* **How to complete this task**
Type out each record word for word. Pictures stay out.

[Stored items]
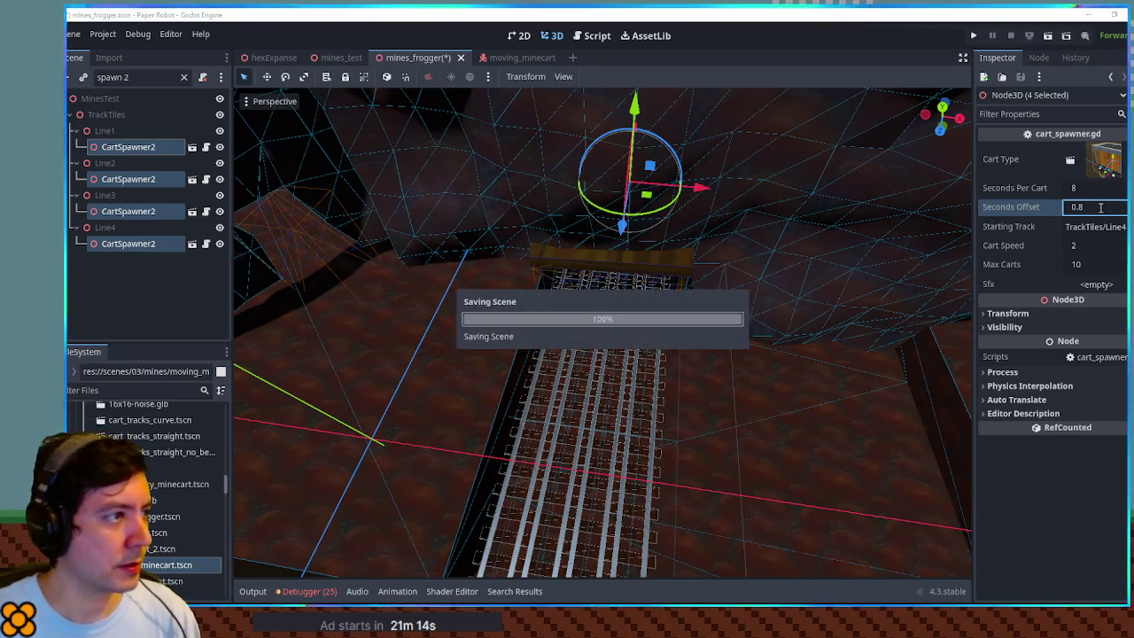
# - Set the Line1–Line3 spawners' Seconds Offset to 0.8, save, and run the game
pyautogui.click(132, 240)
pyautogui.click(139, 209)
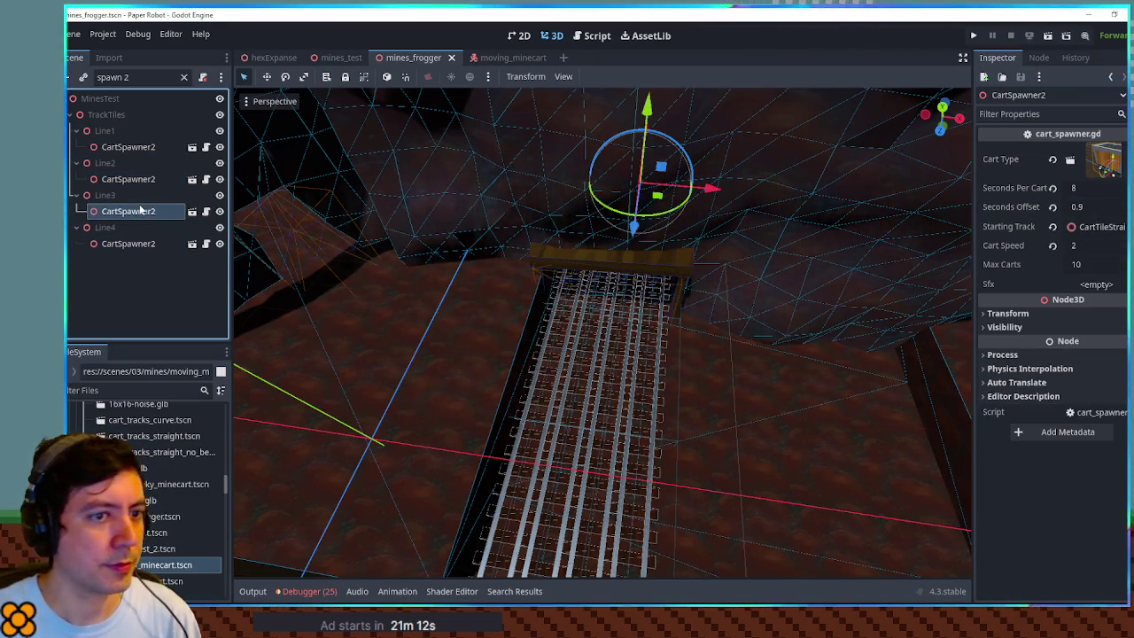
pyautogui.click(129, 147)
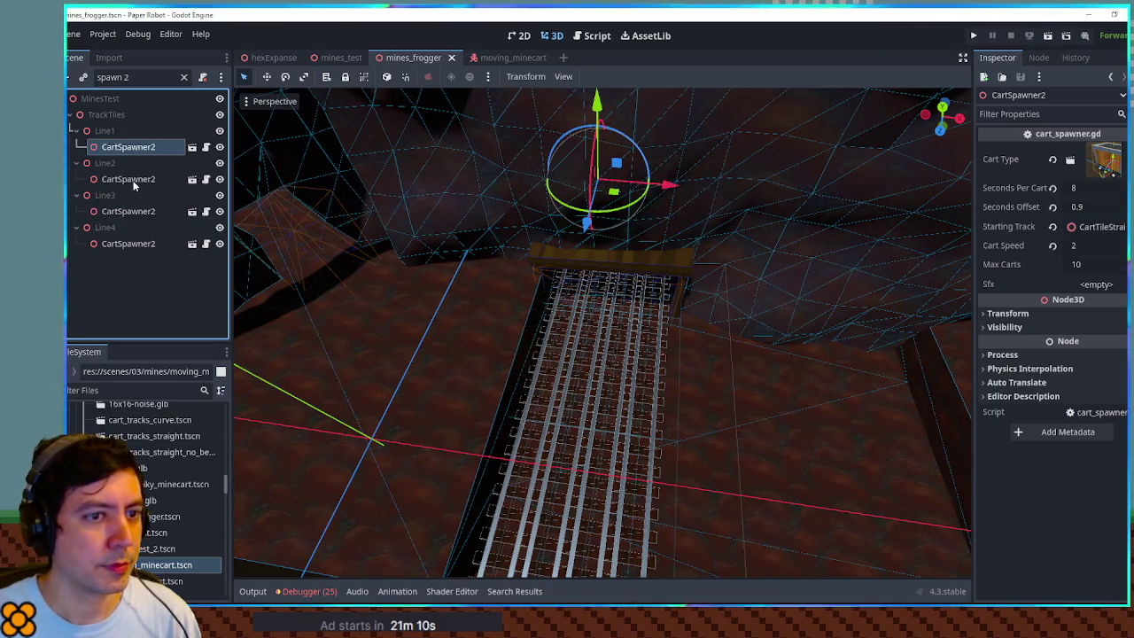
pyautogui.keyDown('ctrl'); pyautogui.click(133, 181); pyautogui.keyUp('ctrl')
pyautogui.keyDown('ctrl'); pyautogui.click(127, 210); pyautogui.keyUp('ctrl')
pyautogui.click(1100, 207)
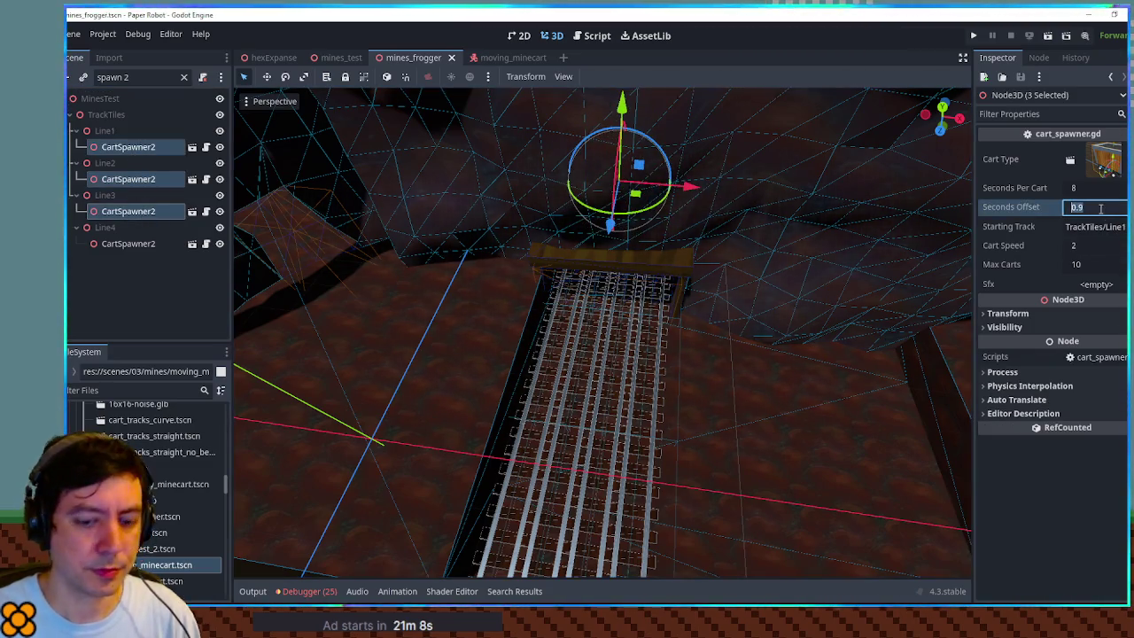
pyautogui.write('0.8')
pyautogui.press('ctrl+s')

* **Response below**
# - Set the Line1–Line3 spawners' Seconds Offset to 0.8, save, and run the game
pyautogui.click(132, 240)
pyautogui.click(139, 209)
pyautogui.click(129, 147)
pyautogui.keyDown('ctrl'); pyautogui.click(133, 181); pyautogui.keyUp('ctrl')
pyautogui.keyDown('ctrl'); pyautogui.click(127, 210); pyautogui.keyUp('ctrl')
pyautogui.click(1100, 207)
pyautogui.write('0.8')
pyautogui.press('ctrl+s')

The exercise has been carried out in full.